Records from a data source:
__________________________________________________

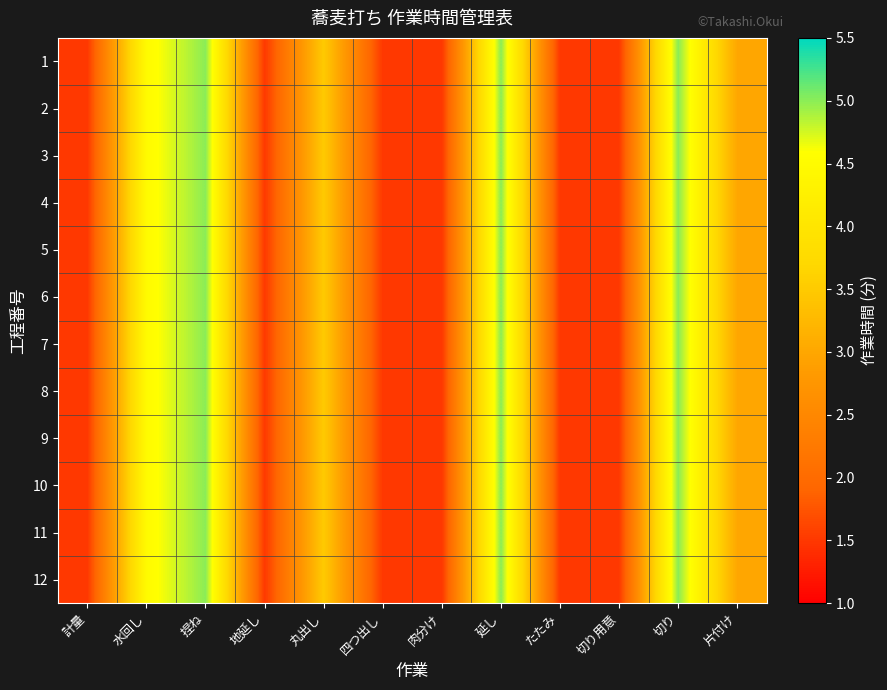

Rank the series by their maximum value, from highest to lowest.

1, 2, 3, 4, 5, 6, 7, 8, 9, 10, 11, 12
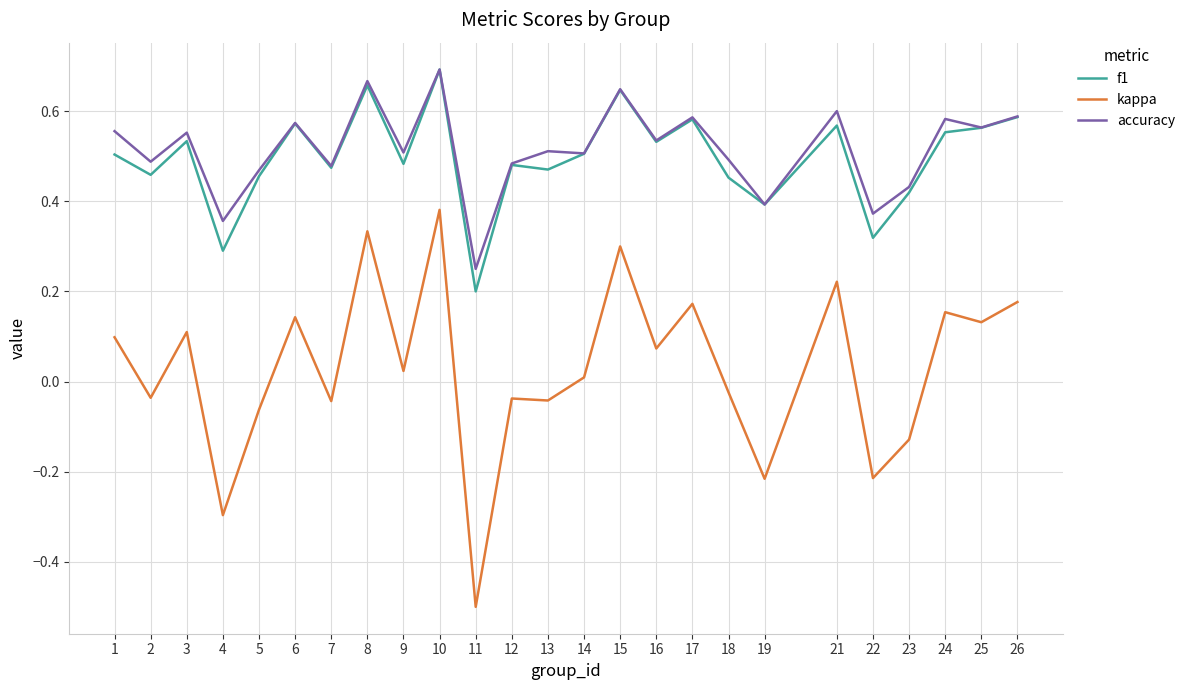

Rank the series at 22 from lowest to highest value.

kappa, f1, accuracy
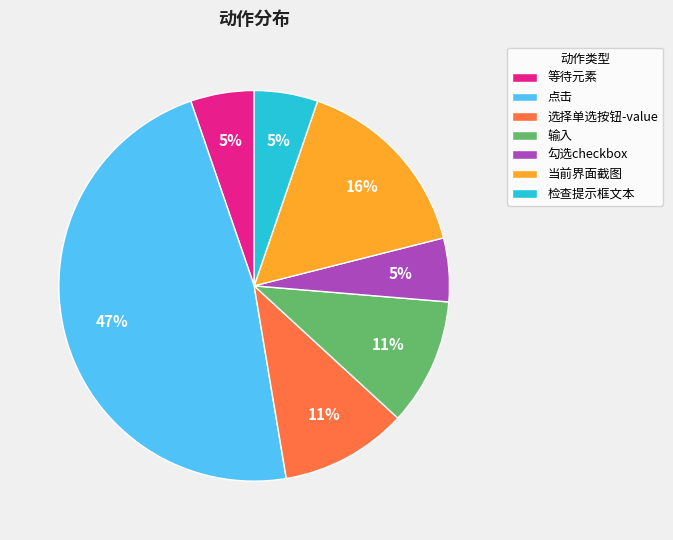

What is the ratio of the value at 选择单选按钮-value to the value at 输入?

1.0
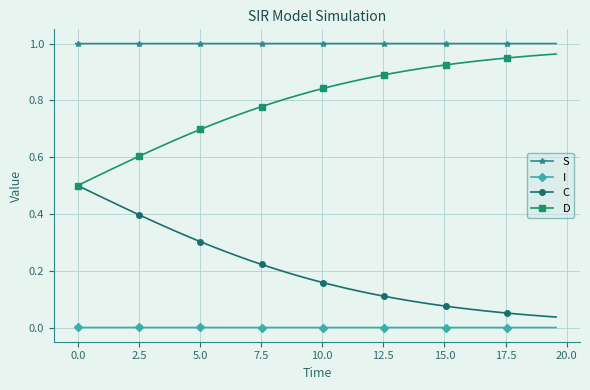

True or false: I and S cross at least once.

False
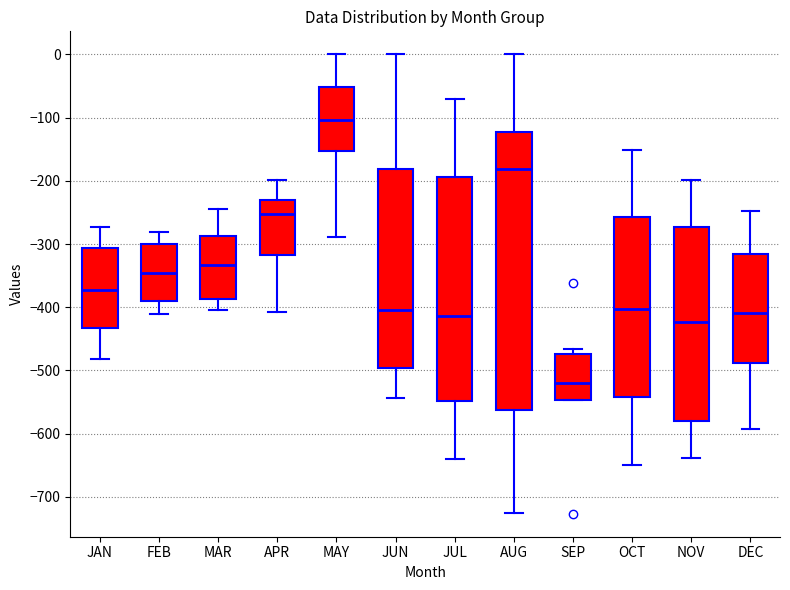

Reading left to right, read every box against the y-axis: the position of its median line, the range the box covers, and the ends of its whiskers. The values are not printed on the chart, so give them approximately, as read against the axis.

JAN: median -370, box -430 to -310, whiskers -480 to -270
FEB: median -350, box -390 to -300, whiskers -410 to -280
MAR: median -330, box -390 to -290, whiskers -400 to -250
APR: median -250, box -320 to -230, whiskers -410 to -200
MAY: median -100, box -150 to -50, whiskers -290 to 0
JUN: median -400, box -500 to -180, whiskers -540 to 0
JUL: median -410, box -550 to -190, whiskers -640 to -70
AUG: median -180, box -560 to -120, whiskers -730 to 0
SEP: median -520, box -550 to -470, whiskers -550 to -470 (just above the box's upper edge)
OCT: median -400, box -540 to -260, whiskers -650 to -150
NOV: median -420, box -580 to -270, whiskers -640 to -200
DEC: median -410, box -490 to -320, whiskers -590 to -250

__________________________________________________

Your instructions: Can you copy all of the data above line for line, without the pictures?

Answer box:
Rank the series by their maximum value, from highest to lowest.

1, 2, 3, 4, 5, 6, 7, 8, 9, 10, 11, 12

Rank the series at 22 from lowest to highest value.

kappa, f1, accuracy

What is the ratio of the value at 选择单选按钮-value to the value at 输入?

1.0

True or false: I and S cross at least once.

False

Reading left to right, read every box against the y-axis: the position of its median line, the range the box covers, and the ends of its whiskers. The values are not printed on the chart, so give them approximately, as read against the axis.

JAN: median -370, box -430 to -310, whiskers -480 to -270
FEB: median -350, box -390 to -300, whiskers -410 to -280
MAR: median -330, box -390 to -290, whiskers -400 to -250
APR: median -250, box -320 to -230, whiskers -410 to -200
MAY: median -100, box -150 to -50, whiskers -290 to 0
JUN: median -400, box -500 to -180, whiskers -540 to 0
JUL: median -410, box -550 to -190, whiskers -640 to -70
AUG: median -180, box -560 to -120, whiskers -730 to 0
SEP: median -520, box -550 to -470, whiskers -550 to -470 (just above the box's upper edge)
OCT: median -400, box -540 to -260, whiskers -650 to -150
NOV: median -420, box -580 to -270, whiskers -640 to -200
DEC: median -410, box -490 to -320, whiskers -590 to -250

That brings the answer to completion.